Exercise details |
In the records below, substitute "Inspection log entry" for each "Maintenance sheet entry" and leave everything else unchanged. Leave the pictures out of your answer.

Data to use |
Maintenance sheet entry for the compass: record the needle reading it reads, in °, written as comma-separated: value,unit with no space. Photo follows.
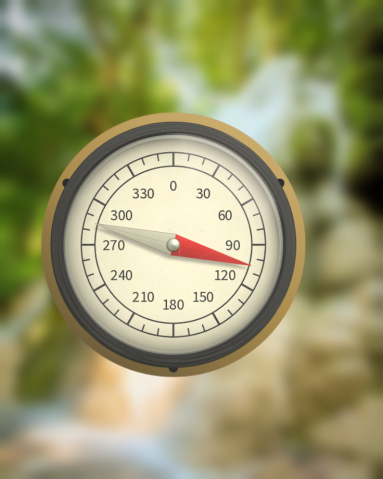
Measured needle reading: 105,°
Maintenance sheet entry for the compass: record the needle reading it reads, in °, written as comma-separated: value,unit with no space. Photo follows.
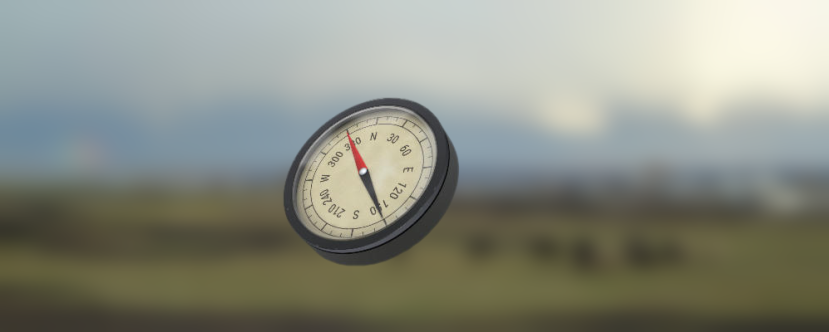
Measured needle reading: 330,°
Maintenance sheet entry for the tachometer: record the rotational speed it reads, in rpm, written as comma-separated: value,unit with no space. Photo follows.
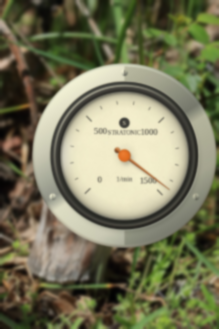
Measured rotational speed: 1450,rpm
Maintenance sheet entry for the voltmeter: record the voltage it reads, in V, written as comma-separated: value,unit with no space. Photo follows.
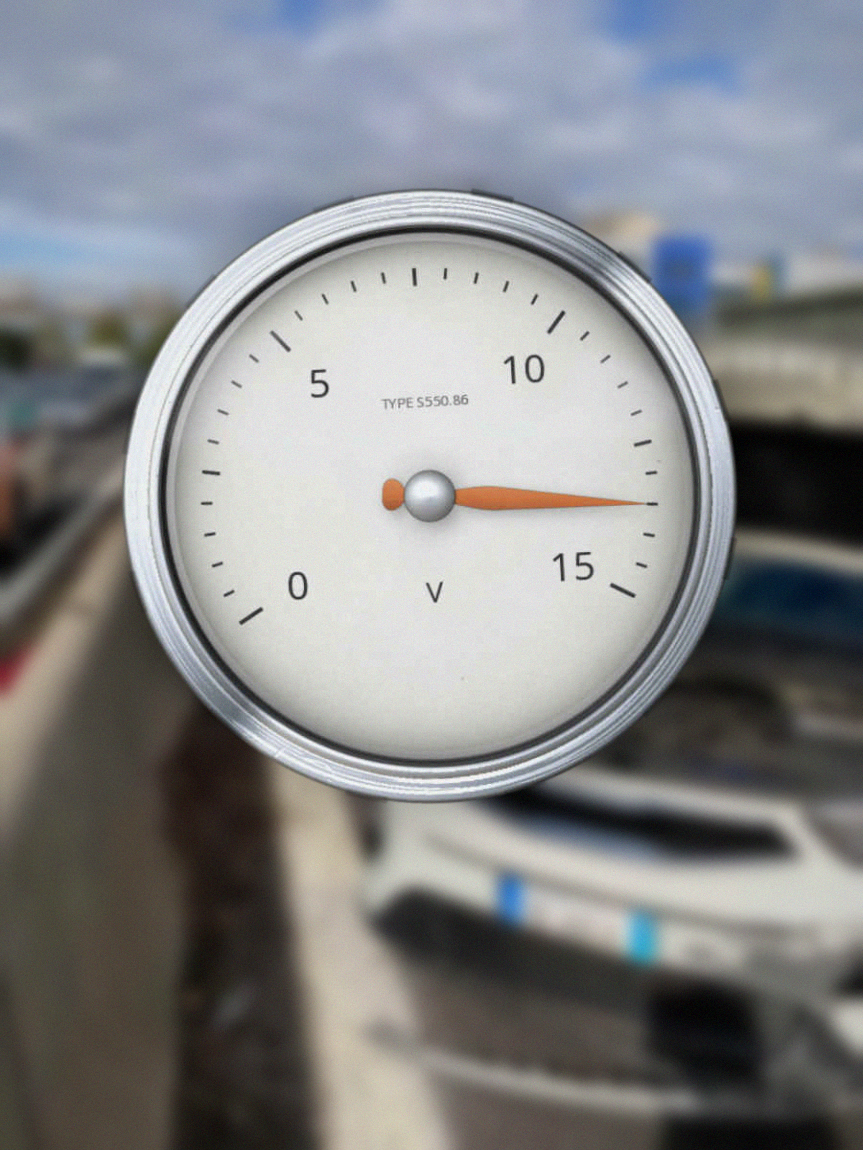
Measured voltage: 13.5,V
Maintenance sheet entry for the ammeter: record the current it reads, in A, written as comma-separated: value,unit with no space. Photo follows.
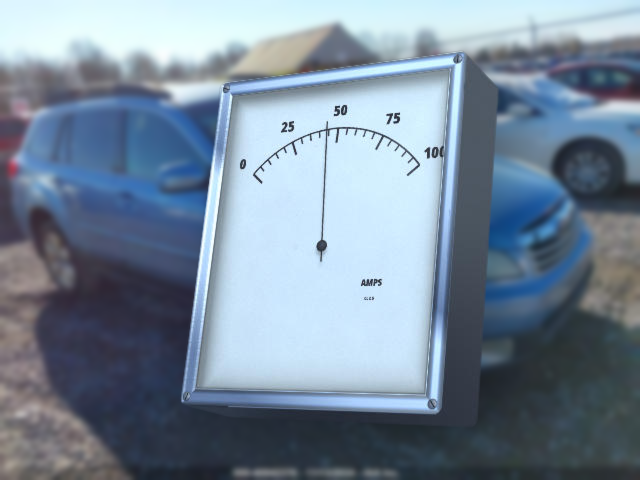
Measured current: 45,A
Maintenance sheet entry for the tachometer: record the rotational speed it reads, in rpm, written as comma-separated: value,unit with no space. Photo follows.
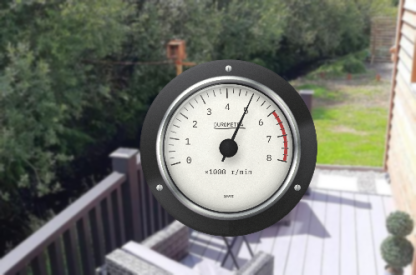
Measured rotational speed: 5000,rpm
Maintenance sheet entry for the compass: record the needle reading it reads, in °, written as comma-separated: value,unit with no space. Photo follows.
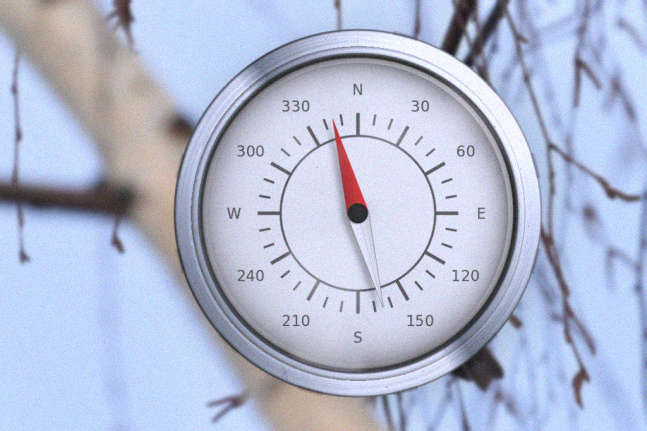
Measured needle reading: 345,°
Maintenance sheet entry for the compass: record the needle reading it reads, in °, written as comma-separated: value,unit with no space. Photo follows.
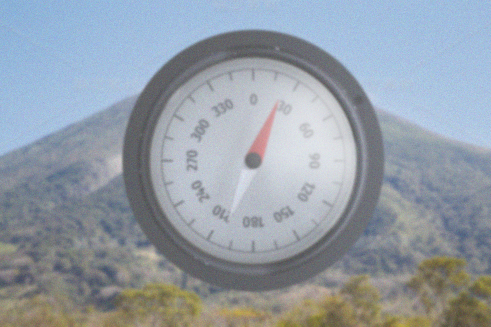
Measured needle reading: 22.5,°
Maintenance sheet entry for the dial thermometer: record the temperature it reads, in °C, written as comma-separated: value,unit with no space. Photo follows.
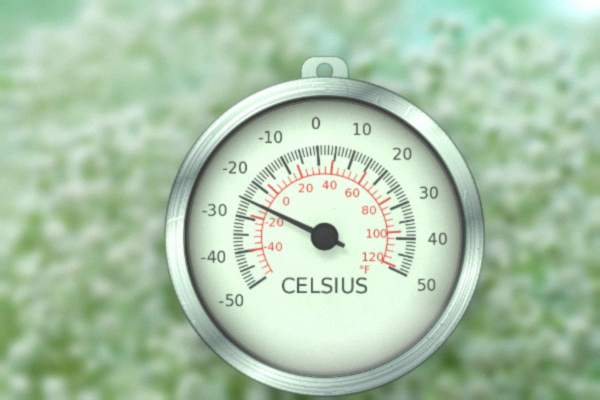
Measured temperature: -25,°C
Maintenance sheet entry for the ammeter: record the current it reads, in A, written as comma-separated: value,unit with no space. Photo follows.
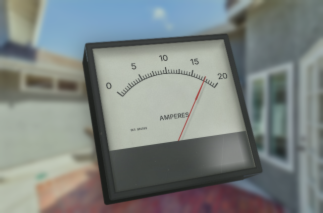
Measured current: 17.5,A
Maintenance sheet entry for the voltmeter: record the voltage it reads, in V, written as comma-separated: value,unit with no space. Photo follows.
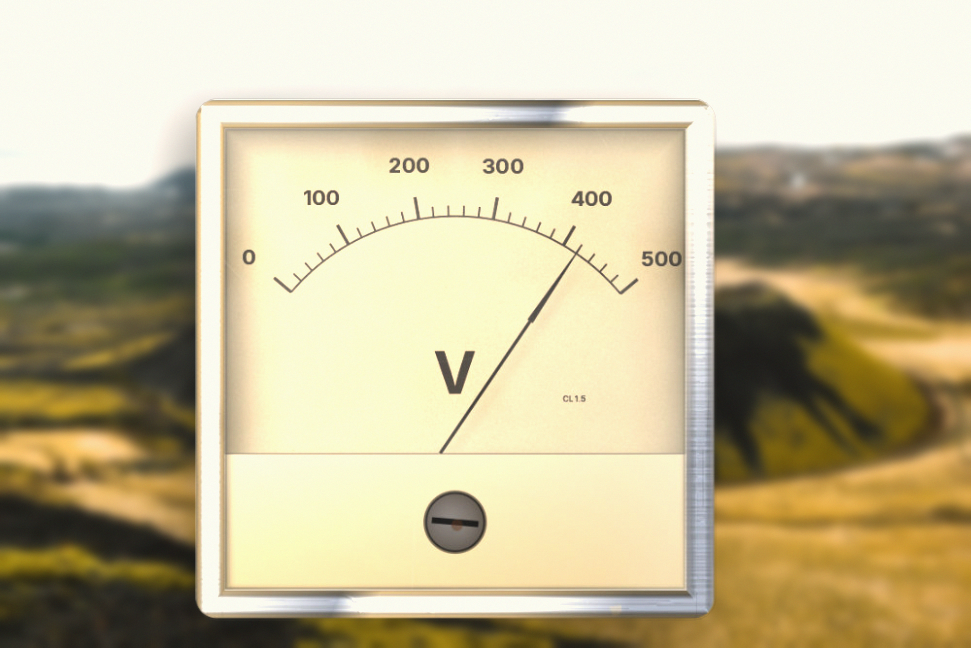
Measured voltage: 420,V
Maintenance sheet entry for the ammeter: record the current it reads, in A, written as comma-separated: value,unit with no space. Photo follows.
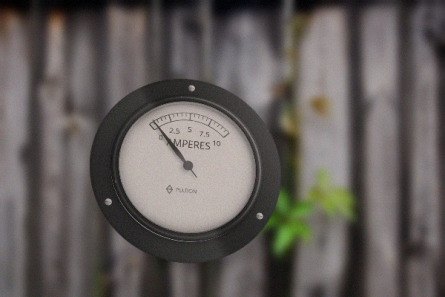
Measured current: 0.5,A
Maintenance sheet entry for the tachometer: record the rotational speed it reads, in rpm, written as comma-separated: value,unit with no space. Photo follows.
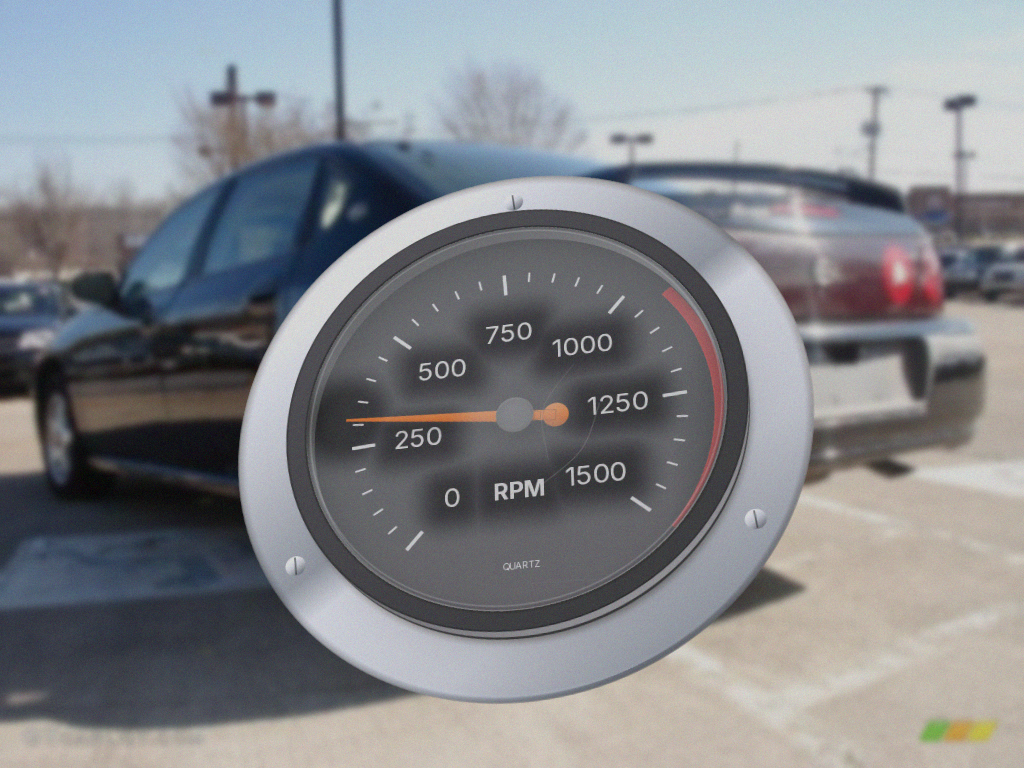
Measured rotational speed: 300,rpm
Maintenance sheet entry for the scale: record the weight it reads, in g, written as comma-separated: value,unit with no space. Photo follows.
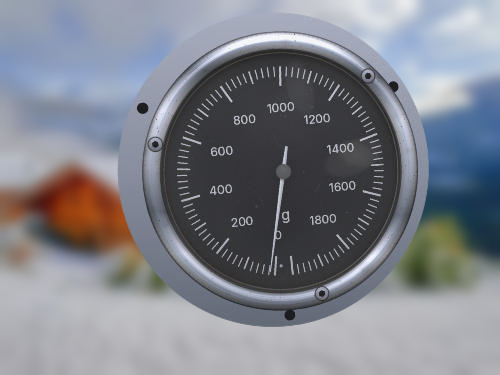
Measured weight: 20,g
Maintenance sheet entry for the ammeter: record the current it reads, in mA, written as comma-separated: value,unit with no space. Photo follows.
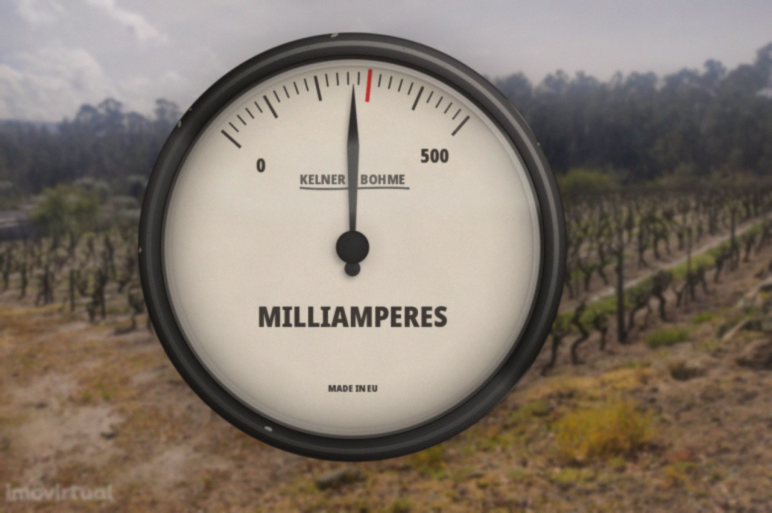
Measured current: 270,mA
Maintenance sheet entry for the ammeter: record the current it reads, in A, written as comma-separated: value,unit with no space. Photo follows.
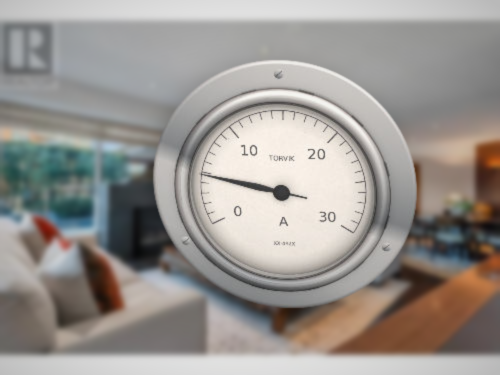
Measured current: 5,A
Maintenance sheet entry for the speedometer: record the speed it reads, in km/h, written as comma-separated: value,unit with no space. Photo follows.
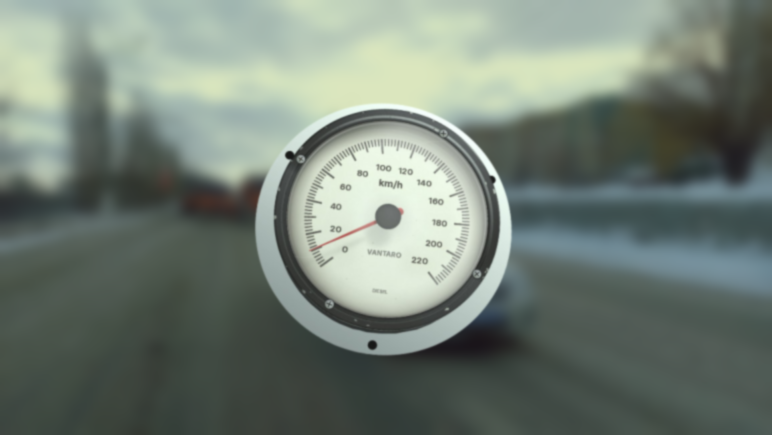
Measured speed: 10,km/h
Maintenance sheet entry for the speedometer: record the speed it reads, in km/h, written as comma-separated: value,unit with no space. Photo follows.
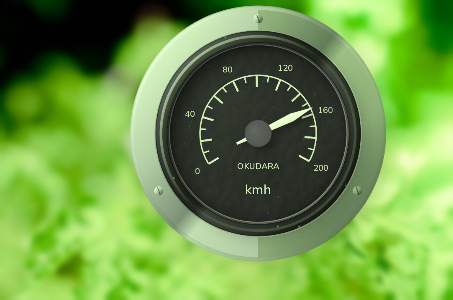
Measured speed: 155,km/h
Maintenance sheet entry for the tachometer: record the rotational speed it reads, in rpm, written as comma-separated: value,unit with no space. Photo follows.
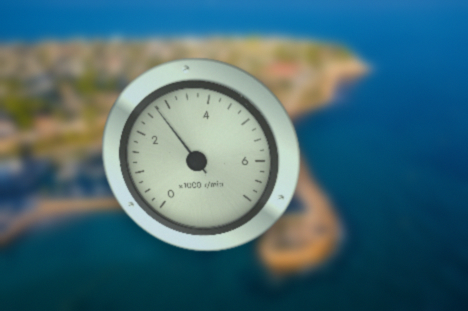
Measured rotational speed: 2750,rpm
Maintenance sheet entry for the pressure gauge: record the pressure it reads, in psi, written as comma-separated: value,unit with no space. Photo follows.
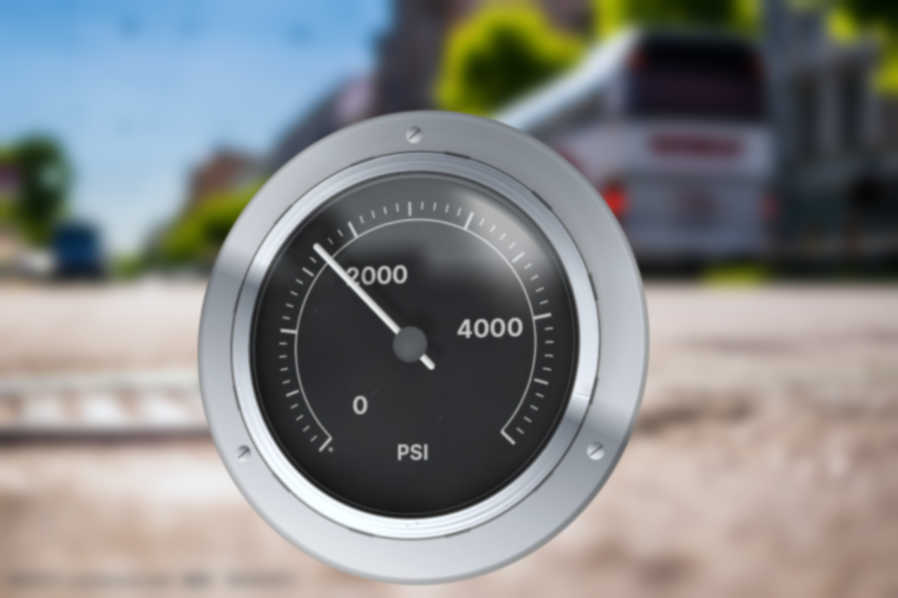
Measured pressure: 1700,psi
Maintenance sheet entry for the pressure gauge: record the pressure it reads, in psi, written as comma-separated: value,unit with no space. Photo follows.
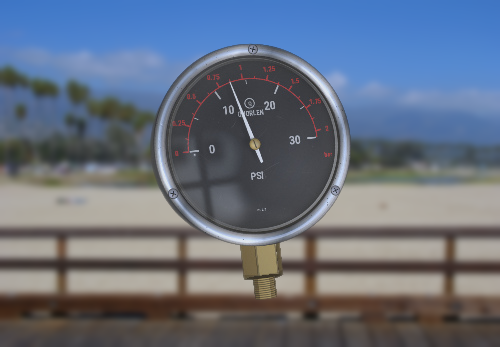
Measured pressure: 12.5,psi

Answer area |
Inspection log entry for the compass: record the needle reading it reads, in °, written as comma-separated: value,unit with no space. Photo follows.
Measured needle reading: 105,°
Inspection log entry for the compass: record the needle reading it reads, in °, written as comma-separated: value,unit with no space. Photo follows.
Measured needle reading: 330,°
Inspection log entry for the tachometer: record the rotational speed it reads, in rpm, written as comma-separated: value,unit with no space. Photo follows.
Measured rotational speed: 1450,rpm
Inspection log entry for the voltmeter: record the voltage it reads, in V, written as comma-separated: value,unit with no space. Photo follows.
Measured voltage: 13.5,V
Inspection log entry for the ammeter: record the current it reads, in A, written as comma-separated: value,unit with no space. Photo follows.
Measured current: 45,A
Inspection log entry for the tachometer: record the rotational speed it reads, in rpm, written as comma-separated: value,unit with no space. Photo follows.
Measured rotational speed: 5000,rpm
Inspection log entry for the compass: record the needle reading it reads, in °, written as comma-separated: value,unit with no space. Photo follows.
Measured needle reading: 345,°
Inspection log entry for the compass: record the needle reading it reads, in °, written as comma-separated: value,unit with no space. Photo follows.
Measured needle reading: 22.5,°
Inspection log entry for the dial thermometer: record the temperature it reads, in °C, written as comma-separated: value,unit with no space. Photo follows.
Measured temperature: -25,°C
Inspection log entry for the ammeter: record the current it reads, in A, written as comma-separated: value,unit with no space. Photo follows.
Measured current: 17.5,A
Inspection log entry for the voltmeter: record the voltage it reads, in V, written as comma-separated: value,unit with no space. Photo follows.
Measured voltage: 420,V
Inspection log entry for the ammeter: record the current it reads, in A, written as comma-separated: value,unit with no space. Photo follows.
Measured current: 0.5,A
Inspection log entry for the tachometer: record the rotational speed it reads, in rpm, written as comma-separated: value,unit with no space. Photo follows.
Measured rotational speed: 300,rpm
Inspection log entry for the scale: record the weight it reads, in g, written as comma-separated: value,unit with no space. Photo follows.
Measured weight: 20,g
Inspection log entry for the ammeter: record the current it reads, in mA, written as comma-separated: value,unit with no space. Photo follows.
Measured current: 270,mA
Inspection log entry for the ammeter: record the current it reads, in A, written as comma-separated: value,unit with no space. Photo follows.
Measured current: 5,A
Inspection log entry for the speedometer: record the speed it reads, in km/h, written as comma-separated: value,unit with no space. Photo follows.
Measured speed: 10,km/h
Inspection log entry for the speedometer: record the speed it reads, in km/h, written as comma-separated: value,unit with no space. Photo follows.
Measured speed: 155,km/h
Inspection log entry for the tachometer: record the rotational speed it reads, in rpm, written as comma-separated: value,unit with no space. Photo follows.
Measured rotational speed: 2750,rpm
Inspection log entry for the pressure gauge: record the pressure it reads, in psi, written as comma-separated: value,unit with no space. Photo follows.
Measured pressure: 1700,psi
Inspection log entry for the pressure gauge: record the pressure it reads, in psi, written as comma-separated: value,unit with no space. Photo follows.
Measured pressure: 12.5,psi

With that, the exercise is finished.